READING TEXT.
*** Begin section ***
Skip to main content

Module 16: Backup and Disaster Recovery

Implement robust backup strategies and disaster recovery procedures for SLT environments.

1. Backup Architecture

graph TD
A[SLT Production] -->|Full Backup| B[Backup Storage]
A -->|Incremental| B
A -->|Log Backup| B
B -->|Replication| C[DR Site]
C -->|Standby| D[DR SLT/HANA]
A -->|Async Replication| D

2. HANA Backup Strategy

Backup Types

TypeFrequencyDurationStorageRPORTO
FullWeekly2-4 hours500 GB1 week4-6 hours
IncrementalDaily30-60 min50 GB1 day2-3 hours
DifferentialDaily1-2 hours100 GB1 day3-4 hours
LogEvery 15 min2-5 min10 GB15 min1-2 hours

Full Backup Configuration

-- Configure backup destination
ALTER SYSTEM ALTER CONFIGURATION ('global.ini', 'SYSTEM')
SET ('persistence', 'basepath_databackup') = '/backup/data',
('persistence', 'basepath_logbackup') = '/backup/log'
WITH RECONFIGURE;

-- Perform full backup
BACKUP DATA USING FILE ('COMPLETE_BACKUP_2026_01_15')
COMMENT 'Weekly full backup';

-- Verify backup
SELECT
BACKUP_ID,
ENTRY_TYPE_NAME,
STATE_NAME,
START_TIME,
END_TIME,
BACKUP_SIZE / 1024 / 1024 / 1024 as SIZE_GB
FROM M_BACKUP_CATALOG
ORDER BY START_TIME DESC
LIMIT 10;

Incremental Backup

-- Configure automatic incremental backup
ALTER SYSTEM ALTER CONFIGURATION ('global.ini', 'SYSTEM')
SET ('backup', 'data_backup_buffer_size') = '512',
('backup', 'log_backup_timeout_s') = '900'
WITH RECONFIGURE;

-- Incremental backup
BACKUP DATA INCREMENTAL USING FILE ('INCR_BACKUP_2026_01_15');

-- Result:
Full Backup: 500 GB (Sunday)
Incremental Mon: +45 GB
Incremental Tue: +38 GB
Incremental Wed: +52 GB
Incremental Thu: +41 GB
Incremental Fri: +48 GB
Incremental Sat: +39 GB
Total for week: 763 GB

Log Backup

# Automatic log backup every 15 minutes
# /usr/sap/HDB/SYS/global/hdb/backup/log_backup.sh

#!/bin/bash
LOG_PATH="/backup/log/$(date +%Y%m%d)"
mkdir -p "$LOG_PATH"

hdbsql -U BACKUP_USER << EOF
BACKUP DATA FOR FULL SYSTEM
CREATE SNAPSHOT COMMENT 'Automated log backup';
EOF

# Rotate logs older than 7 days
find /backup/log -type f -mtime +7 -delete

# Result: RPO = 15 minutes max

3. SLT Configuration Backup

Export MT_ID Configuration

Transaction: LTRC → Configuration → Export

MT_ID: MT_ID_PROD_01
Export Path: /backup/slt/configs/

Files Created:
├── MT_ID_PROD_01_config.xml (Configuration)
├── MT_ID_PROD_01_tables.xml (Table list)
├── MT_ID_PROD_01_mappings.xml (Transformations)
*** End section ***
JOB 1. Could you copy every line of the records below word for word, covering all of them but not the backup and disaster recovery module above, and leave the pictures out of your answer?

DATA FOR THIS EXERCISE.
*** Begin section ***
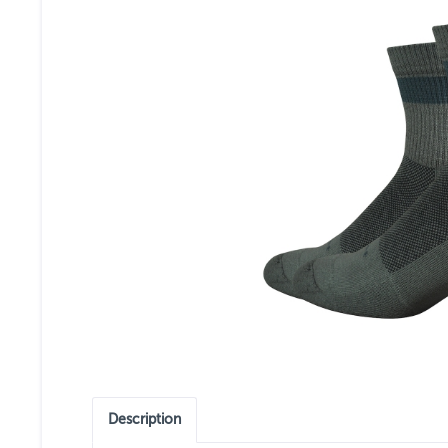
Description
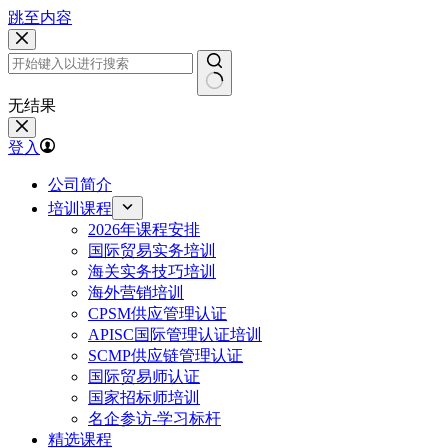
跳至内容
无结果
登入
公司简介
培训课程
2026年课程安排
国际贸易实务培训
海关实务技巧培训
海外营销培训
CPSM供应管理认证
APISC国际管理认证培训
SCMP供应链管理认证
国际贸易师认证
国家招标师培训
名企参访-学习标杆
精选课程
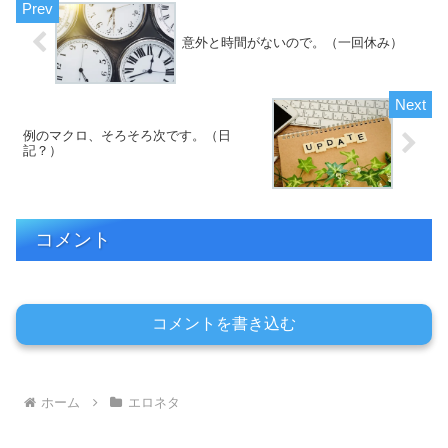
意外と時間がないので。（一回休み）
例のマクロ、そろそろ次です。（日
記？）
コメント
コメントを書き込む
ホーム
エロネタ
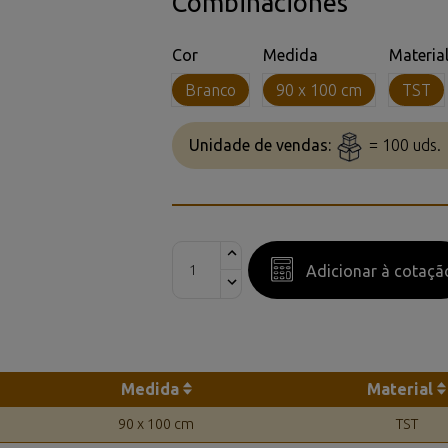
Combinaciones
Cor
Medida
Materia
Branco
90 x 100 cm
TST
Unidade de vendas:
= 100 uds.
Adicionar à cotaçã
Medida
Material
90 x 100 cm
TST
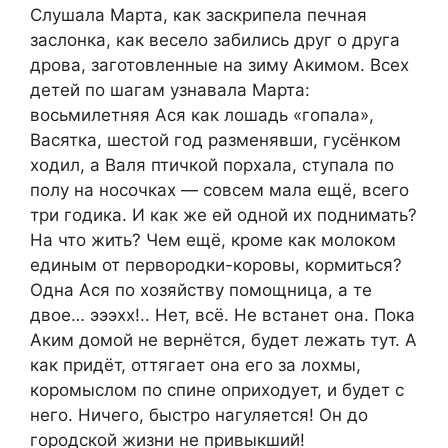
Слушала Марта, как заскрипела печная
заслонка, как весело забились друг о друга
дрова, заготовленные на зиму Акимом. Всех
детей по шагам узнавала Марта:
восьмилетняя Ася как лошадь «гопала»,
Васятка, шестой год разменявши, гусёнком
ходил, а Валя птичкой порхала, ступала по
полу на носочках — совсем мала ещё, всего
три годика. И как же ей одной их поднимать?
На что жить? Чем ещё, кроме как молоком
единым от первородки-коровы, кормиться?
Одна Ася по хозяйству помощница, а те
двое… эээхх!.. Нет, всё. Не встанет она. Пока
Аким домой не вернётся, будет лежать тут. А
как придёт, оттягает она его за лохмы,
коромыслом по спине оприходует, и будет с
него. Ничего, быстро нагуляется! Он до
городской жизни не привыкший!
*** End section ***
JOB 2. Does each statement agree with the backup and disaster recovery module? Answer yes or no for each, quoting the deciding words from the module. (a) The full backup is run with the comment 'Weekly full backup'. (b) The log backup script deletes log files older than 14 days. (c) The MT_ID configuration is exported to the path /backup/slt/configs/.

WRITTEN SOLUTION 1.
Description
跳至内容
无结果
登入
公司简介
培训课程
2026年课程安排
国际贸易实务培训
海关实务技巧培训
海外营销培训
CPSM供应管理认证
APISC国际管理认证培训
SCMP供应链管理认证
国际贸易师认证
国家招标师培训
名企参访-学习标杆
精选课程
意外と時間がないので。（一回休み）
例のマクロ、そろそろ次です。（日
記？）
コメント
コメントを書き込む
ホーム
エロネタ
Combinaciones
Cor
Medida
Materia
Branco
90 x 100 cm
TST
Unidade de vendas:
= 100 uds.
Adicionar à cotaçã
Medida
Material
90 x 100 cm
TST
Слушала Марта, как заскрипела печная
заслонка, как весело забились друг о друга
дрова, заготовленные на зиму Акимом. Всех
детей по шагам узнавала Марта:
восьмилетняя Ася как лошадь «гопала»,
Васятка, шестой год разменявши, гусёнком
ходил, а Валя птичкой порхала, ступала по
полу на носочках — совсем мала ещё, всего
три годика. И как же ей одной их поднимать?
На что жить? Чем ещё, кроме как молоком
единым от первородки-коровы, кормиться?
Одна Ася по хозяйству помощница, а те
двое… эээхх!.. Нет, всё. Не встанет она. Пока
Аким домой не вернётся, будет лежать тут. А
как придёт, оттягает она его за лохмы,
коромыслом по спине оприходует, и будет с
него. Ничего, быстро нагуляется! Он до
городской жизни не привыкший!

WRITTEN SOLUTION 2.
(a) Yes: "COMMENT 'Weekly full backup';"
(b) No: "# Rotate logs older than 7 days"
(c) Yes: "Export Path: /backup/slt/configs/"